■ Task A ■
Answer these questions from the excerpt on feature prioritization:
(i) In which section does the paper give its dedicated Discussion?
(ii) Through what does the paper analyze interpretability?
(iii) How many major studies does the literature review summarize?
■ Task B ■
From the excerpt on feature prioritization, write out everything from "The rest of" down to "concludes the paper.", word for word.

■ Excerpt ■
There are three main contributions from this paper. First, we formulate the problem of exploring labor-market signals as a reproducible proxy for feature prioritization as a supervised classification problem on a mixed feature space, and we introduce a methodology for constructing such a dataset, particularly for applications relevant to early-stage startups. Second, we present a deep learning framework capable of encoding both internal delivery experience and market information, and show that using labor market data significantly improves proxy-classification performance compared to models trained using only internal signals. Finally, we perform an ablation study in order to determine the relative importance of each input feature type, and analyze interpretability through attention-weighted gradients [12]. We emphasize that the present work constitutes a proof-of-concept for this proxy-based approach; empirical validation against direct expert-annotated priority labels remains as future work.
The rest of the paper proceeds as follows. Section 2 discusses the related literature on requirements prioritization, market signal interpretation, and deep learning in software engineering. Section 3 explains the dataset, data pre-processing pipeline, and the model architecture. Section 4 presents the experimental setup and evaluation protocol. The results are reported in Section 5, followed by a dedicated Discussion in Section 6. Finally, Section 7 concludes the paper.

2. Literature Review

Early-stage software startups encounter many uncertainties regarding decision making concerning successful operations and feature selection. The availability of limited resources and changing market dynamics call for the utilization of effective and data-oriented means to make decisions. There have been various studies in recent times utilizing machine learning and deep learning technologies to conduct analyses on startup data and predict their success. Besides, there have been other pieces of research analyzing feature selection processes conducted by startups in relation to budget and timeline constraints. Unfortunately, these two topics are considered independently. This literature review presents a summary of five major studies regarding feature prioritization and startup success prediction and the gaps in each of the papers.

■ Exercise data ■
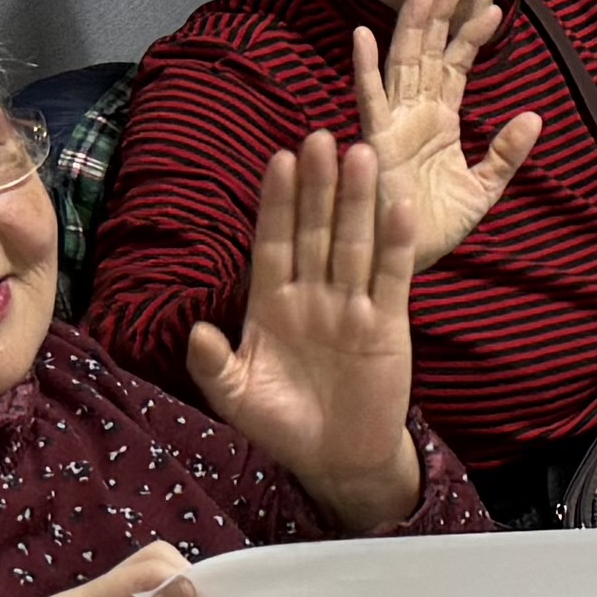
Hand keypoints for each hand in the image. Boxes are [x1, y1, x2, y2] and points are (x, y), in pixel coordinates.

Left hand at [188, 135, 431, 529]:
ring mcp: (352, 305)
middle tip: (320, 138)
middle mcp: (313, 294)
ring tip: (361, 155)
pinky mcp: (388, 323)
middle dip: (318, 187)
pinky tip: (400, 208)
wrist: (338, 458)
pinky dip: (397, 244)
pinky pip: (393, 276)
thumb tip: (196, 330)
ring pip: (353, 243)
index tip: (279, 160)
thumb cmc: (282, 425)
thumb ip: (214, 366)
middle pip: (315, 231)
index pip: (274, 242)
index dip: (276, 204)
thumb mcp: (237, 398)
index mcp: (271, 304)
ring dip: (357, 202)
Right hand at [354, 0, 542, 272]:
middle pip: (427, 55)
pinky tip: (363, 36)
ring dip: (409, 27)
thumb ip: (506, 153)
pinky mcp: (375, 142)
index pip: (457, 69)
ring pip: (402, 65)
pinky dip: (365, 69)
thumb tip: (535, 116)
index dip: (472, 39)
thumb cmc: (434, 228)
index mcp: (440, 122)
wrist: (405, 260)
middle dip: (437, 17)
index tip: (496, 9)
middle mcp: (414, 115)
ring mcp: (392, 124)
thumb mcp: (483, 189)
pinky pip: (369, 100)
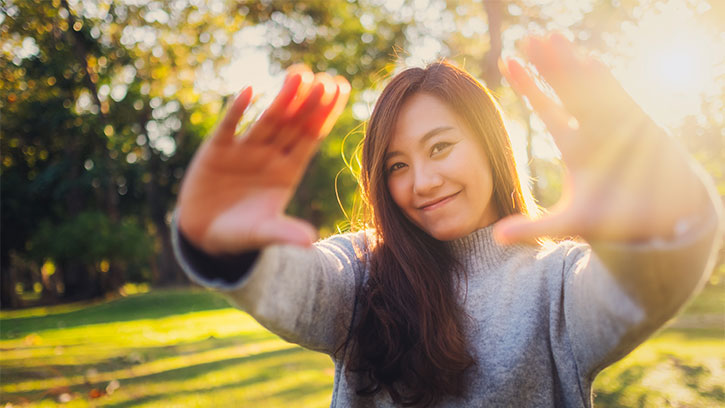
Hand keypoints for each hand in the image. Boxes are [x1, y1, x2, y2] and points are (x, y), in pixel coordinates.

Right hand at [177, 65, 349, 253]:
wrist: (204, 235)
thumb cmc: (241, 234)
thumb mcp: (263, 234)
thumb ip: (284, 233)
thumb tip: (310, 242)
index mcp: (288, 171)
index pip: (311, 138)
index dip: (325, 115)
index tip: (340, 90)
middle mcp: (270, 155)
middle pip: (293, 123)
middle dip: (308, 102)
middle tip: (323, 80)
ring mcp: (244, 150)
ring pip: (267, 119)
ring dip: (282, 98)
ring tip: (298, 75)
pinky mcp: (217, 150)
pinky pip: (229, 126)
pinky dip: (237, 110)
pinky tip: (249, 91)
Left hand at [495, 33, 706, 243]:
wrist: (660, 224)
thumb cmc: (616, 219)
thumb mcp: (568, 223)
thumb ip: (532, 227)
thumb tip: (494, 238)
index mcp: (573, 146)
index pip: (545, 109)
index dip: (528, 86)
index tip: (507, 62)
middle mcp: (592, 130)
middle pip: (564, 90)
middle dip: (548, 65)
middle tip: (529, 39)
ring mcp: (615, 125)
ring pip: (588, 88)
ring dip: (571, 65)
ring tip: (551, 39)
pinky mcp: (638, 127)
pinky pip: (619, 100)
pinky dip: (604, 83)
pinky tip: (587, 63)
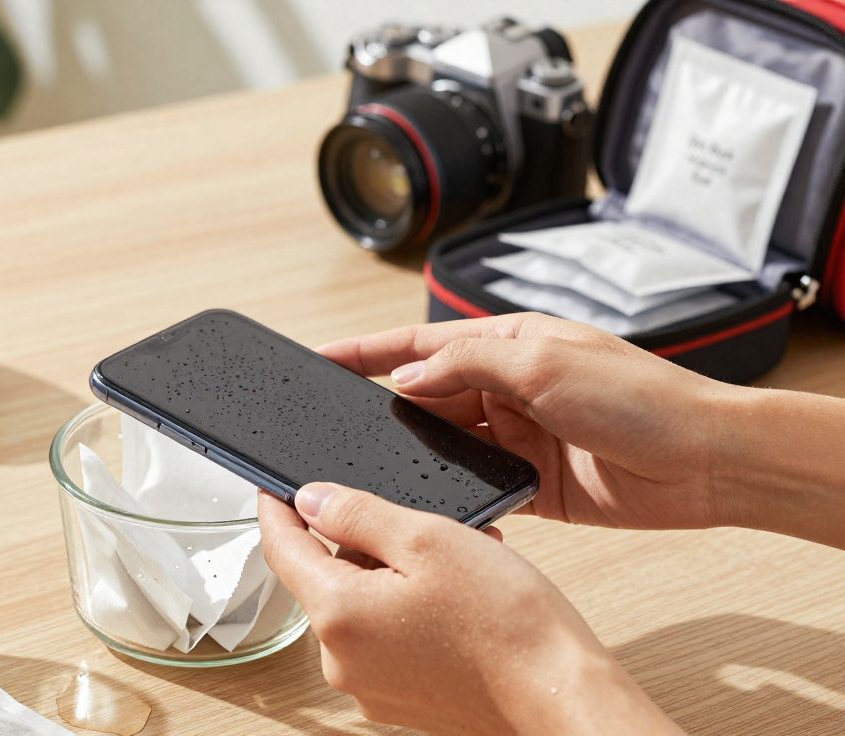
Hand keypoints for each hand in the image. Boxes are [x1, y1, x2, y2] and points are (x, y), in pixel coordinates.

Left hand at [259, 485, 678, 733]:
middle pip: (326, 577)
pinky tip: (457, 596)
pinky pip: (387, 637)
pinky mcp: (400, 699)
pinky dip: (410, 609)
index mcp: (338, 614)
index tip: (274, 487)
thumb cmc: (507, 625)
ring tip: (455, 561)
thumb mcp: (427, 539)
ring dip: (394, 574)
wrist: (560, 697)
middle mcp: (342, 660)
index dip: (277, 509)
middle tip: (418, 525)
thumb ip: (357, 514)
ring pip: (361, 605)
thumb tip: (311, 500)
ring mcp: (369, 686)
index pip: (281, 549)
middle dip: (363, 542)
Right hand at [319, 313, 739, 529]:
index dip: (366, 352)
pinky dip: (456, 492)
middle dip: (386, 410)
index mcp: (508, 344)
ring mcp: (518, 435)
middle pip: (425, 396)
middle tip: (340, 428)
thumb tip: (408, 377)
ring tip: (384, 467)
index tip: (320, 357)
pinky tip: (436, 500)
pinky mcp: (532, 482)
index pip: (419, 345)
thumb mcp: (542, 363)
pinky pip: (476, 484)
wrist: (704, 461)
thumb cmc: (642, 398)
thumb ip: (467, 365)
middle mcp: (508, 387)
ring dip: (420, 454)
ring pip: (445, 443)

■ Expected answer A ■
(i) Section 6
(ii) Attention-weighted gradients
(iii) Five

■ Expected answer B ■
The rest of the paper proceeds as follows. Section 2 discusses the related literature on requirements prioritization, market signal interpretation, and deep learning in software engineering. Section 3 explains the dataset, data pre-processing pipeline, and the model architecture. Section 4 presents the experimental setup and evaluation protocol. The results are reported in Section 5, followed by a dedicated Discussion in Section 6. Finally, Section 7 concludes the paper.